• MATERIAL PROVIDED
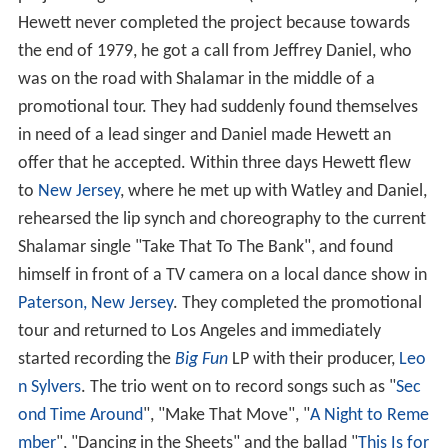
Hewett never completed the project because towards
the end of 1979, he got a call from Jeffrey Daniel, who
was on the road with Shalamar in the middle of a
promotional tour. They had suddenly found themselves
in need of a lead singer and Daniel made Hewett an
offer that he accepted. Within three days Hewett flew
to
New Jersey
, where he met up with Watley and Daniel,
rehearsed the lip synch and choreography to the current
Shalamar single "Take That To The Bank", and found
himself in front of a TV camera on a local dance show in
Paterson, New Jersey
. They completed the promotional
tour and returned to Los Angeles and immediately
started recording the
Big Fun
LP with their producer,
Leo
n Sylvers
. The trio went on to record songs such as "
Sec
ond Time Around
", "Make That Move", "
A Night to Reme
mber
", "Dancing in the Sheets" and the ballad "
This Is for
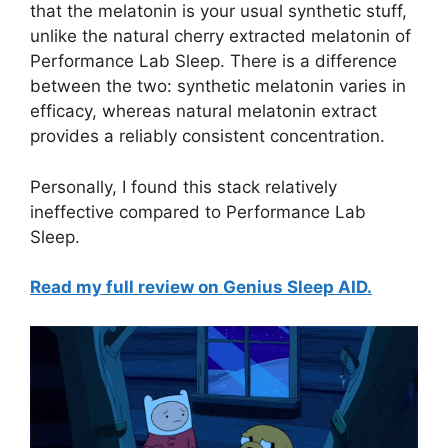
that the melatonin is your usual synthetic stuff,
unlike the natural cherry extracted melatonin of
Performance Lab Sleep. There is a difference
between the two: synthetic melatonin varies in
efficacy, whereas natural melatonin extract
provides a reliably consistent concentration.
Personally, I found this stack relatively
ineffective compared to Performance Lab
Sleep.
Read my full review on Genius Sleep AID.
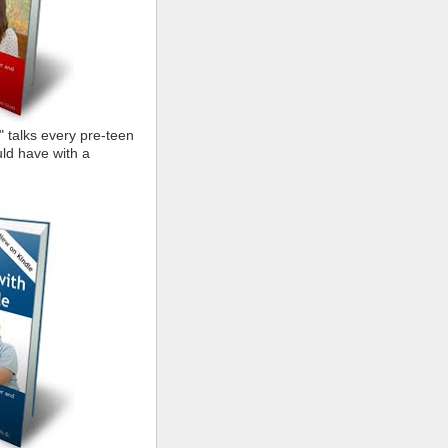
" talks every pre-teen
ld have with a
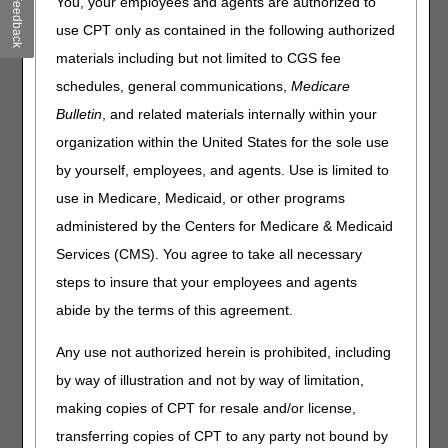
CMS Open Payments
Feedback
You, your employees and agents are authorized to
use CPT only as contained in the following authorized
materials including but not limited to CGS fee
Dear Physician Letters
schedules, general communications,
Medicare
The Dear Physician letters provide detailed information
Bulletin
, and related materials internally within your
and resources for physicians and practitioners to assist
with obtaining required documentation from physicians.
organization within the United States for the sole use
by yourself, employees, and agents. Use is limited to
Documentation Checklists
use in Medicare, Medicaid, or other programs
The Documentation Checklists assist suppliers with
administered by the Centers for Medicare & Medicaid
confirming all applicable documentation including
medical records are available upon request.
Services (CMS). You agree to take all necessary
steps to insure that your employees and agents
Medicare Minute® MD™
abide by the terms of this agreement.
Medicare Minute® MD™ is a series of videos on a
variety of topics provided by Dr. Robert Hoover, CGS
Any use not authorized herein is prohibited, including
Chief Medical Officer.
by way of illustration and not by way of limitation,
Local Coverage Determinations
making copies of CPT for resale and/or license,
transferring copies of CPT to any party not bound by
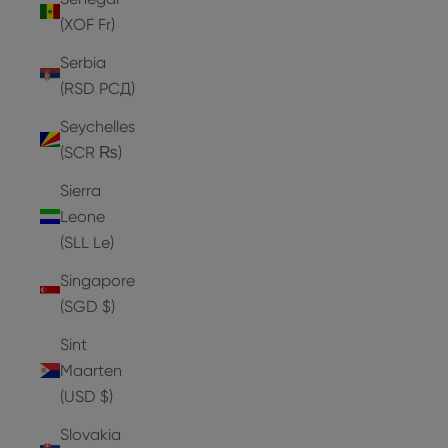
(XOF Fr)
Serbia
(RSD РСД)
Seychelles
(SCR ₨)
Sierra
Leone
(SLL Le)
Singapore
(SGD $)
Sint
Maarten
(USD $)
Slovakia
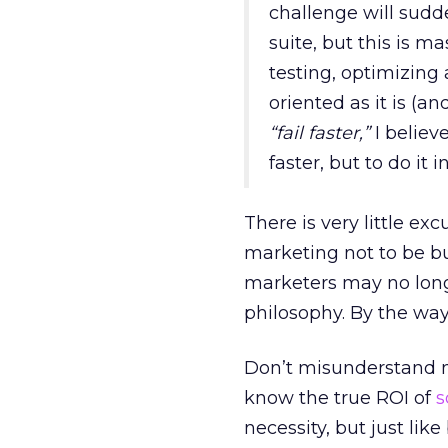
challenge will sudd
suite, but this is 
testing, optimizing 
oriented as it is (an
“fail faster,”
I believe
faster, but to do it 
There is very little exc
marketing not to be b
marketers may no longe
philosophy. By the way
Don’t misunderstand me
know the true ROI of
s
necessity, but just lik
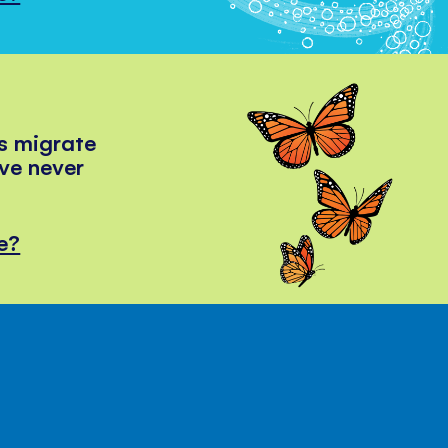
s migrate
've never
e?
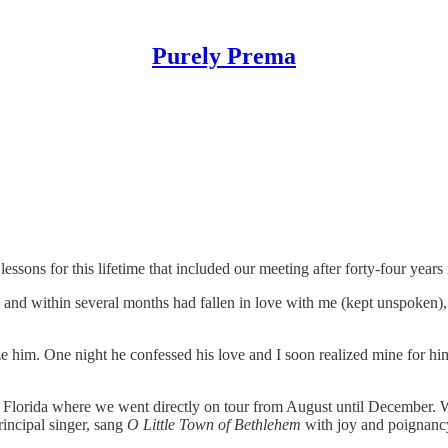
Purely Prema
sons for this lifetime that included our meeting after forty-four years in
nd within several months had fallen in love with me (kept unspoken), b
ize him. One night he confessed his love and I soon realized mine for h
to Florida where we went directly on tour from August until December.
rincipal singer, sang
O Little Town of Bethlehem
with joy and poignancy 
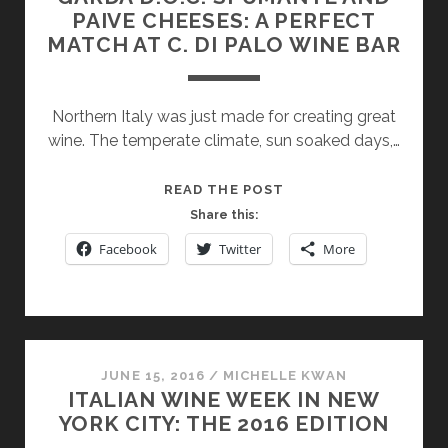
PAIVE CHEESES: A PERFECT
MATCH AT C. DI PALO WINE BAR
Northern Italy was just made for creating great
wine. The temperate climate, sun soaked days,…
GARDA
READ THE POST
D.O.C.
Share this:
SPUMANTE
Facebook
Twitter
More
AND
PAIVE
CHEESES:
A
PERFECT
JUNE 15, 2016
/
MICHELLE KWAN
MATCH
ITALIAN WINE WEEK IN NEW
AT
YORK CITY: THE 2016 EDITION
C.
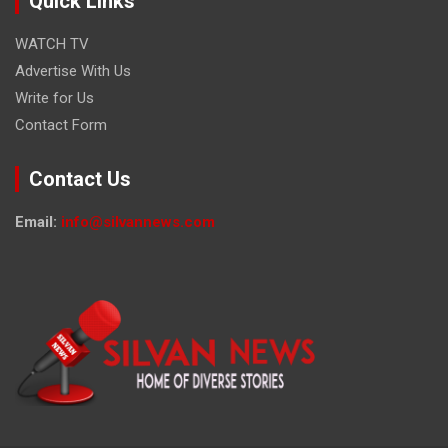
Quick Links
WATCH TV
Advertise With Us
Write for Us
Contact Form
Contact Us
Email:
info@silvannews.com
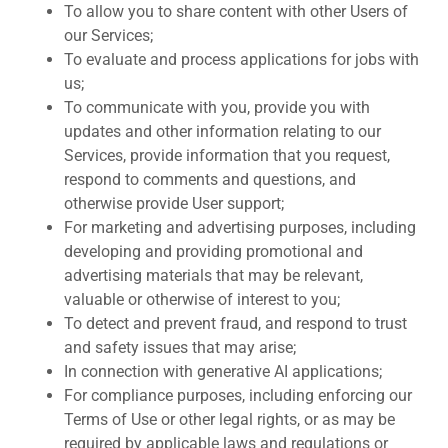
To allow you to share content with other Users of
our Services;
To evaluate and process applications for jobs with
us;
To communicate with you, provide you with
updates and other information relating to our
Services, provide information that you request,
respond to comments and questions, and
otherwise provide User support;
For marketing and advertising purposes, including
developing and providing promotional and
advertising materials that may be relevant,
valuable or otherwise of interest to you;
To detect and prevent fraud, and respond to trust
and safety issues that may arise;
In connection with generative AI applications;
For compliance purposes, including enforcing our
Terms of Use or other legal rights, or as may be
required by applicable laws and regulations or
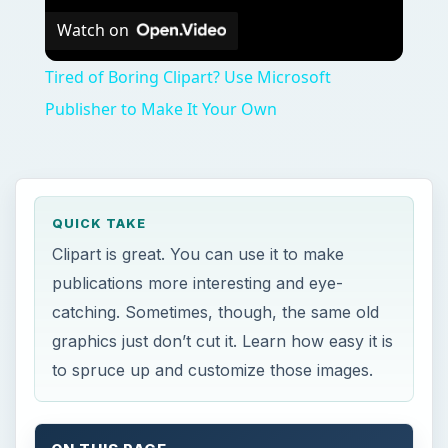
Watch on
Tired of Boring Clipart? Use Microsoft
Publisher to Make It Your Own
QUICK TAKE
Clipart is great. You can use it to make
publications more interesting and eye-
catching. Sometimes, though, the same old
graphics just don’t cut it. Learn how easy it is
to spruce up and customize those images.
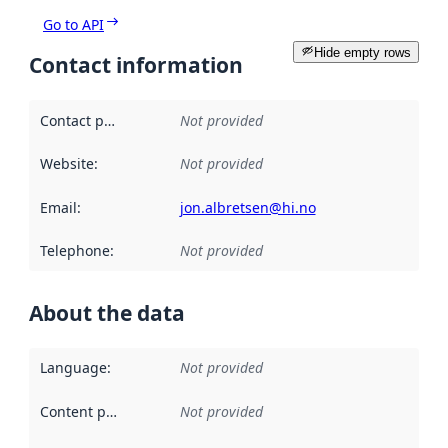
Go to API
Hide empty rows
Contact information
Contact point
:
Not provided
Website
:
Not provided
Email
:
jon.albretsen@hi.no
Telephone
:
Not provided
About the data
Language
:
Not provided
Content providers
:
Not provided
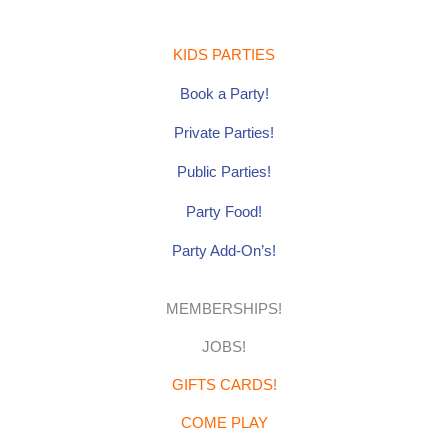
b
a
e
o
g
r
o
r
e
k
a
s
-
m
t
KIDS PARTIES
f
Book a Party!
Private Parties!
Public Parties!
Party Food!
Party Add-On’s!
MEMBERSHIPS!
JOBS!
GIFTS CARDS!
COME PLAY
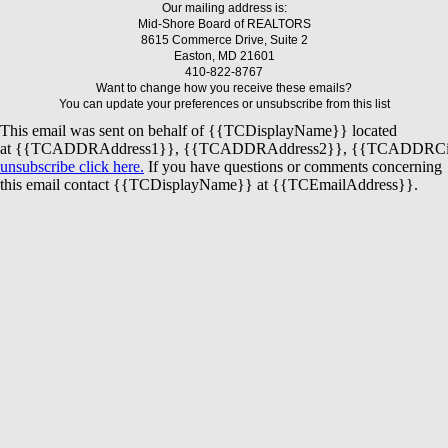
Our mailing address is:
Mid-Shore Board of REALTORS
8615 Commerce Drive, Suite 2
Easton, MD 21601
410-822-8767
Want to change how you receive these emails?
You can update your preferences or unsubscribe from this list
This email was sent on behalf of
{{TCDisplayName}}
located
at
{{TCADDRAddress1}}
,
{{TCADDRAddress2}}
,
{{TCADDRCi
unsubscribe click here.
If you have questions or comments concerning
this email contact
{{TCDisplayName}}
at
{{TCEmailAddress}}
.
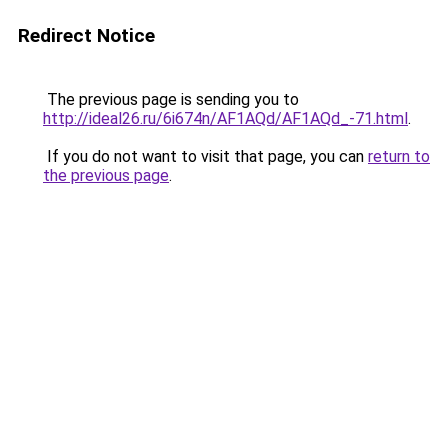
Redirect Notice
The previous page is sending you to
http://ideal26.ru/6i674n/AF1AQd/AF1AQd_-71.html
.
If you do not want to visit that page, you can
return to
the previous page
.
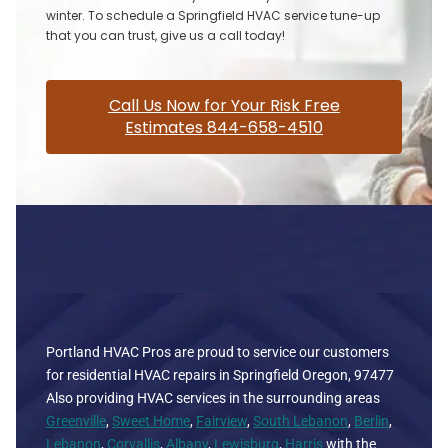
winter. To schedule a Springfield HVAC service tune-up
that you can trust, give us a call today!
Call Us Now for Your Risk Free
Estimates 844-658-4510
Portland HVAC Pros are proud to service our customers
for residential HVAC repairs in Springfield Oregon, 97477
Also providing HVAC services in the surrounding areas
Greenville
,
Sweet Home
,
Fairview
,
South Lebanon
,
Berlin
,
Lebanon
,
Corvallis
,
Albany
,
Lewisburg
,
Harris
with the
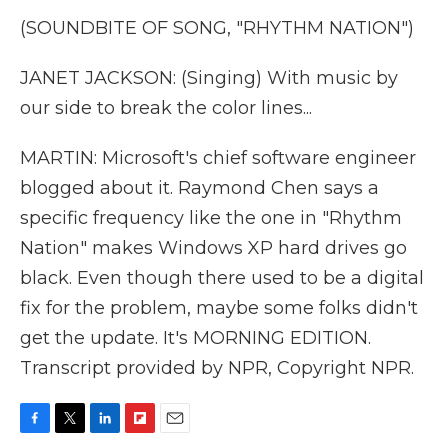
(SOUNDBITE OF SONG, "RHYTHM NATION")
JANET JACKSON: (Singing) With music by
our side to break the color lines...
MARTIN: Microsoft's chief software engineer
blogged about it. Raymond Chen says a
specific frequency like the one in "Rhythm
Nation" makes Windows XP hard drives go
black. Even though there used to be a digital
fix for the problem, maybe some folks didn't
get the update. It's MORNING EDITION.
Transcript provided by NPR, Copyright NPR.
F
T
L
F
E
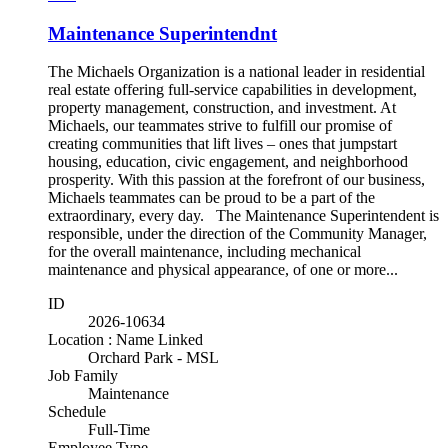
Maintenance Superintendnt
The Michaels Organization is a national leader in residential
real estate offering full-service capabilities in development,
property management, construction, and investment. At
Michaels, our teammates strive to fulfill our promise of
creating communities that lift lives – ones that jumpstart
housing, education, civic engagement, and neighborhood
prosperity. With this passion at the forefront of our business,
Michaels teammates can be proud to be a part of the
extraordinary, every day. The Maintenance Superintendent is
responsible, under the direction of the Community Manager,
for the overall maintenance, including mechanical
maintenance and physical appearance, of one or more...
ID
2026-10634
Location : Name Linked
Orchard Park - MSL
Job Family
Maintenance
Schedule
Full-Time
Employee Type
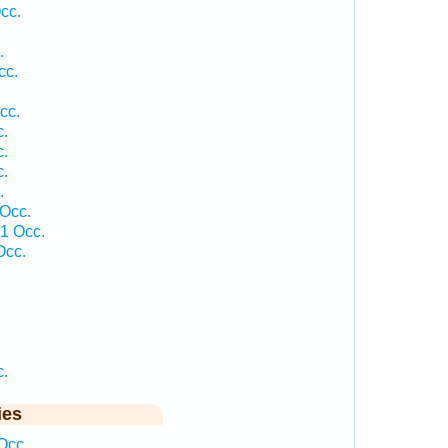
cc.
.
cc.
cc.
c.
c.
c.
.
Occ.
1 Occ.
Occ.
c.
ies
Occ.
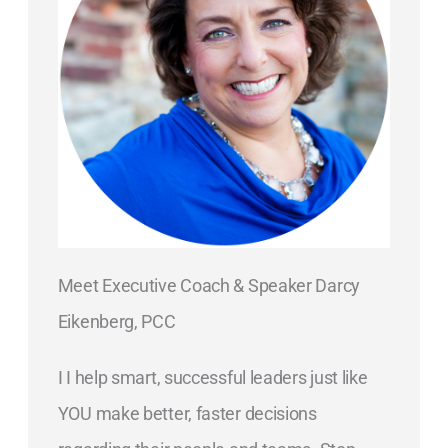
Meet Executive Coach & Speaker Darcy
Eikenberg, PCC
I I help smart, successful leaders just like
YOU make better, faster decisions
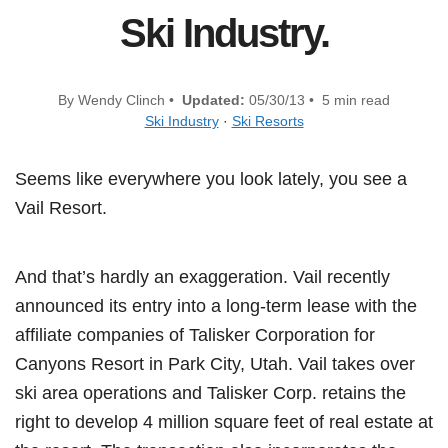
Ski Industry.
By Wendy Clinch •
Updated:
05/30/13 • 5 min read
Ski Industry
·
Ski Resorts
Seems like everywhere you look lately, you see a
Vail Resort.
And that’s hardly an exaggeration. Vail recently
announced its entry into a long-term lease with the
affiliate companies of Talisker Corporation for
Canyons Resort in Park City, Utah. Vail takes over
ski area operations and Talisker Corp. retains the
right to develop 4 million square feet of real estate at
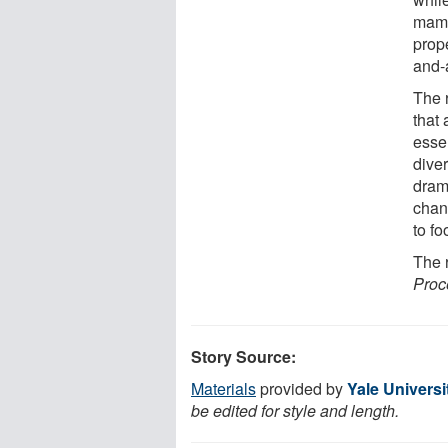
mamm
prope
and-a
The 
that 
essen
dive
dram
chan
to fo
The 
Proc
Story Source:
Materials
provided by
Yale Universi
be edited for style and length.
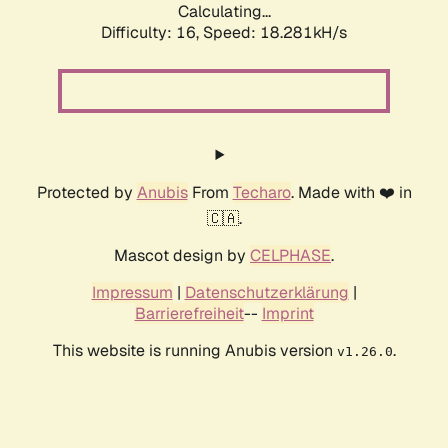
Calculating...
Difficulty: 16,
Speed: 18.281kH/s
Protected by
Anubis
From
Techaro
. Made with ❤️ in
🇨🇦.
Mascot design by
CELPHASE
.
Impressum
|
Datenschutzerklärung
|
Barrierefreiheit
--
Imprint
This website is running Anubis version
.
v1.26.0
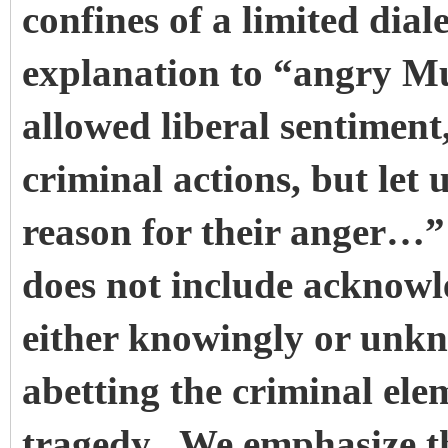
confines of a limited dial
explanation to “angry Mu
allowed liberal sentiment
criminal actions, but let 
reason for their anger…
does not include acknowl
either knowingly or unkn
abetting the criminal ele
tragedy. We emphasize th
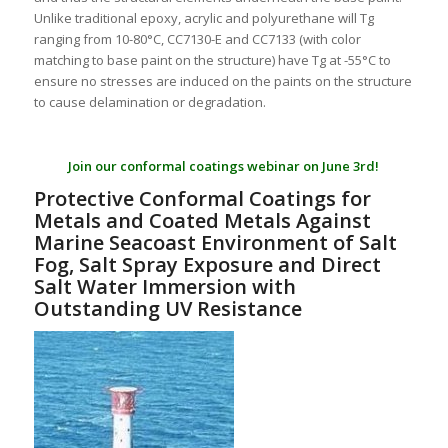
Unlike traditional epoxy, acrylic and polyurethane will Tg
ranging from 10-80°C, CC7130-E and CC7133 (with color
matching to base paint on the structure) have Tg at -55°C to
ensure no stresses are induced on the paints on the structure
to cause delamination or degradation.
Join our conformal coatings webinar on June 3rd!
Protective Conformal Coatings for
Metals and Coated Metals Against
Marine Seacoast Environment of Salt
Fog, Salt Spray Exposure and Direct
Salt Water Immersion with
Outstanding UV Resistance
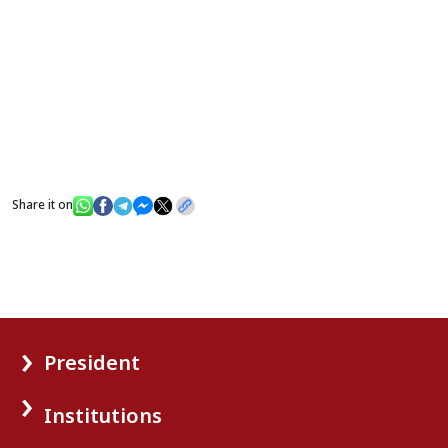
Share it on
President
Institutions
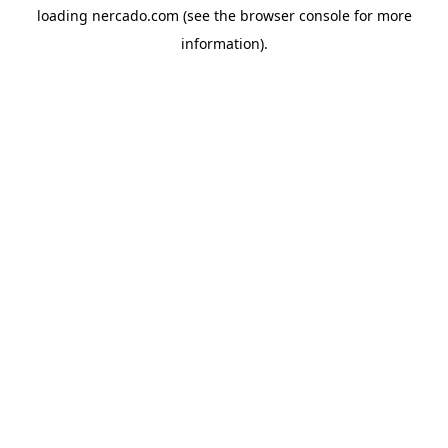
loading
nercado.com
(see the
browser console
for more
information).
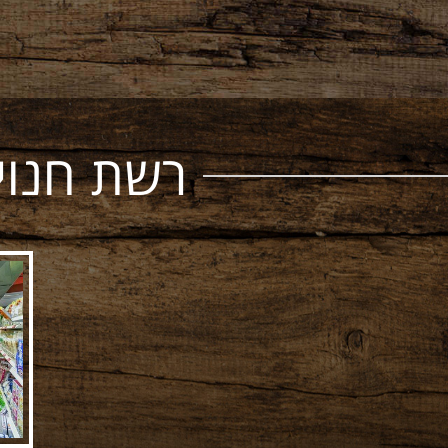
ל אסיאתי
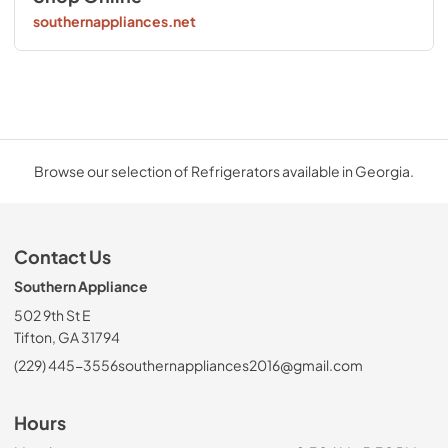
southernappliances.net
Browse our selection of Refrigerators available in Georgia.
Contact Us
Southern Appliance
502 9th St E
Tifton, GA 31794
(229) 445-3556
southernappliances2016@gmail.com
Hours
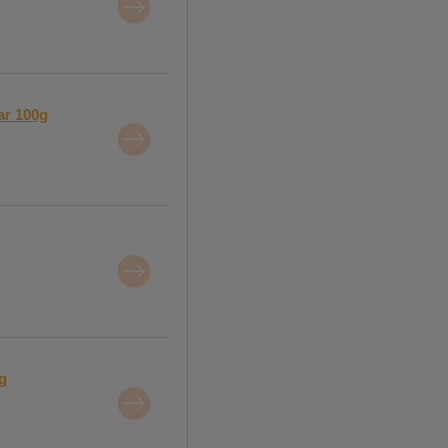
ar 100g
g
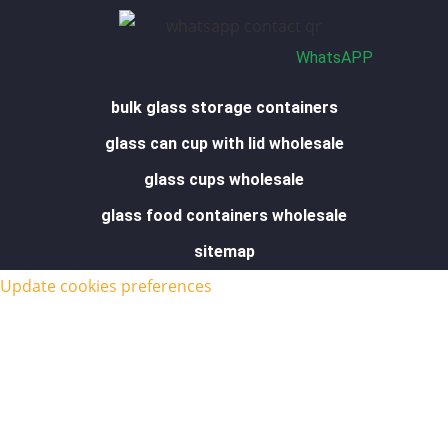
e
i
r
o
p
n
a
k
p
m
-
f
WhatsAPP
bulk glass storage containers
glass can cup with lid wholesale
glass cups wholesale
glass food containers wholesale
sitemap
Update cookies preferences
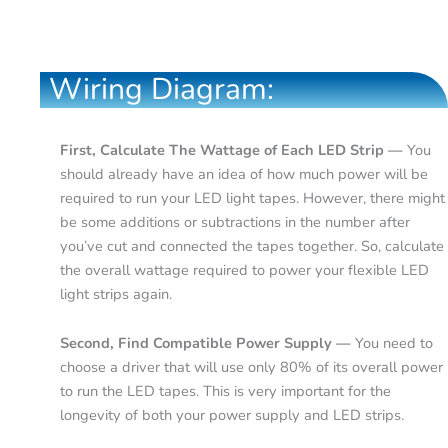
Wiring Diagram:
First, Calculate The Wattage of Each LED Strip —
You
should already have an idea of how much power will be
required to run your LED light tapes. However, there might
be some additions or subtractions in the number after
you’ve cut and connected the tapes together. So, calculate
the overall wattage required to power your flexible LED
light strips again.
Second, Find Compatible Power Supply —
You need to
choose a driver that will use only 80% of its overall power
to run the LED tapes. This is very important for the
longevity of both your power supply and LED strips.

• WHAT YOU SHOULD DO
Restate word for word only the lines from where the entries begin through the one with "internally within your"; omit the pictures.

• EXPECTED ANSWER
Hewett never completed the project because towards
the end of 1979, he got a call from Jeffrey Daniel, who
was on the road with Shalamar in the middle of a
promotional tour. They had suddenly found themselves
in need of a lead singer and Daniel made Hewett an
offer that he accepted. Within three days Hewett flew
to
New Jersey
, where he met up with Watley and Daniel,
rehearsed the lip synch and choreography to the current
Shalamar single "Take That To The Bank", and found
himself in front of a TV camera on a local dance show in
Paterson, New Jersey
. They completed the promotional
tour and returned to Los Angeles and immediately
started recording the
Big Fun
LP with their producer,
Leo
n Sylvers
. The trio went on to record songs such as "
Sec
ond Time Around
", "Make That Move", "
A Night to Reme
mber
", "Dancing in the Sheets" and the ballad "
This Is for
that the melatonin is your usual synthetic stuff,
unlike the natural cherry extracted melatonin of
Performance Lab Sleep. There is a difference
between the two: synthetic melatonin varies in
efficacy, whereas natural melatonin extract
provides a reliably consistent concentration.
Personally, I found this stack relatively
ineffective compared to Performance Lab
Sleep.
Read my full review on Genius Sleep AID.
" talks every pre-teen
ld have with a
CMS Open Payments
Feedback
You, your employees and agents are authorized to
use CPT only as contained in the following authorized
materials including but not limited to CGS fee
Dear Physician Letters
schedules, general communications,
Medicare
The Dear Physician letters provide detailed information
Bulletin
, and related materials internally within your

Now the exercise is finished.